Creo no equivocarme si
afirmo, visto el marco que caracteriza a la política española, que nos
encontramos en un momento delicado, inadmisible. El nacionalismo excluyente,
disgregador, ha vencido con la cooperación reiterada de PSOE y PP. A lo largo
de tres décadas, cualquier gobierno central ha ido concediendo -cediendo mejor
dicho- competencias inapropiadas. Verbigracia, educación y sanidad. Unos y
otros, como consecuencia de una ley electoral desigual, injusta y endeble,
fueron necesitando alternativamente del apoyo nacionalista. Se pagaron onerosos
peajes que ahora exhiben su rostro dramático. González y Aznar, básicamente, se
opusieron al retoque de una ley que privilegia a los nacionalismos sobre los partidos
nacionales. Proporcionaba un bipartidismo impune y sin lastres. Cada cual dirimía
la situación según sus intereses particulares.

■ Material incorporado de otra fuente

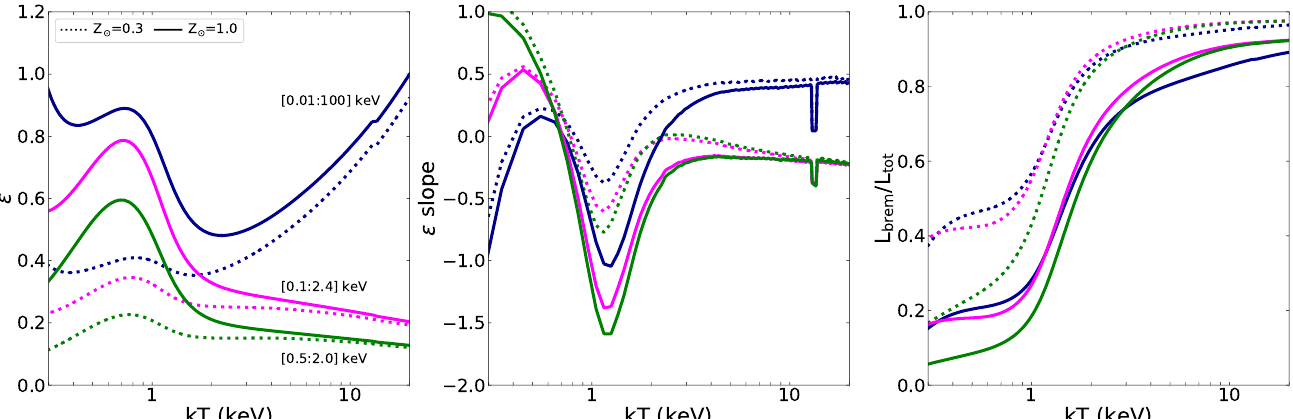
Figure 1. ( left panel ): total X-ray emissivity as function of the plasma temperature in different energy bands (bolometric in blue, 0.1–2.4 keV in magenta, and 0.5–2 keV in green). The curves are calculated using an APEC (Smith et al. [69]) model (v3.0.9) in XSPEC (Arnaud [70]) for two different values of metallicity: 1.0 (solid lines) and 0.3 times the solar abundance as in Asplund et al. [71]. All curves are normalized to the bolometric emissivity at k B T x = 20 keV with Z = 1Z (cid:12) . ( middle panel ): the emissivity slope as a function of temperature showing the impact of the different Z (cid:12) and T x in the low-temperature regime. ( right panel ): bremsstrahlung emission fraction (L brem /L tot ) as a function of the temperature, illustrating the increasing contribution of line emission to the total luminosity for low-temperature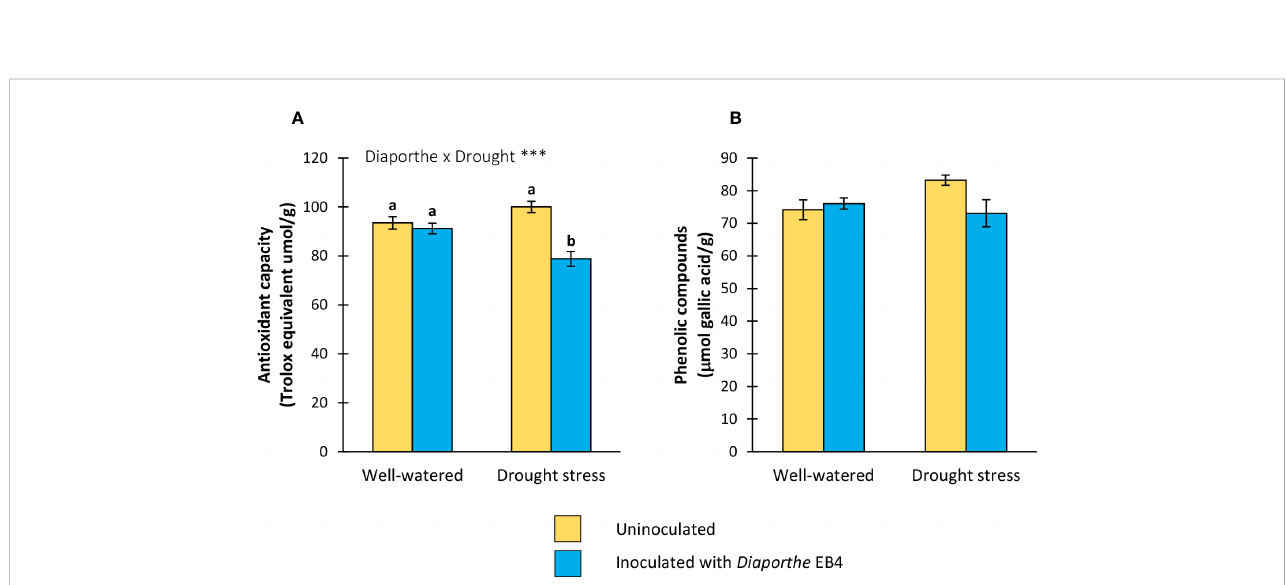
FIGURE 5 (A) Antioxidant capacity, and (B) total phenolic compounds content of tomato plants uninoculated (yellow) or inoculated with Diaporthe EB4 (blue), with two different water treatments (well-watered or drought stress). Different letters indicate different means (Tukey p <0.05) for the [ Diaporthe inoculation × Drought] interaction. Values are means ± SE (n=5). Level of signi fi cance: *** p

A lo largo de tres décadas, digo, han
alimentado un monstruo voraz, insatisfecho siempre. Millones de niños y jóvenes
son, fueron, adoctrinados para odiar a España. El objetivo primigenio (ante la
orfandad doctrinal del nacionalismo o su armonización en caso de divergencia
ideológica) era mantener activos los graneros identitarios, comunes a liberales
y marxistas. Un error de cálculo ha obligado a Convergencia y Unión, opuestos
al independentismo, a liderar la manifestación arrollados por una muchedumbre
ahíta de dogma. Asistimos perplejos a ciertas maniobras arriesgas porque la ponderación
que interesaría al señor Mas parece inalcanzable. Al final será víctima de la
marabunta y él lo sabe. En el fondo, se despliega una atmósfera de quimera extensiva
a todos los colectivos: trabajadores, burgueses, empresarios y financieros.
Cataluña, no sé si por
mayoría, pretende disgregarse de España. Nunca lo tuvo tan claro porque jamás
la educación fue elemento tan manipulador de la conciencia social. España padecería
un retroceso económico porque la división siempre debilita. No obstante,
Cataluña sufriría efectos devastadores fuera de las organizaciones
internacionales. Ninguna nación acogería un país con ocho millones si tuviera
que abandonar otro con casi cuarenta. “La pela es la pela”. Excluyo las
empresas, aborígenes y foráneas, que abandonarían la zona como domicilio
social; por lo tanto IVA y puestos de trabajo los receptarían otras
comunidades.
Sí, Cataluña camina
paso a paso a la independencia; es decir, al caos.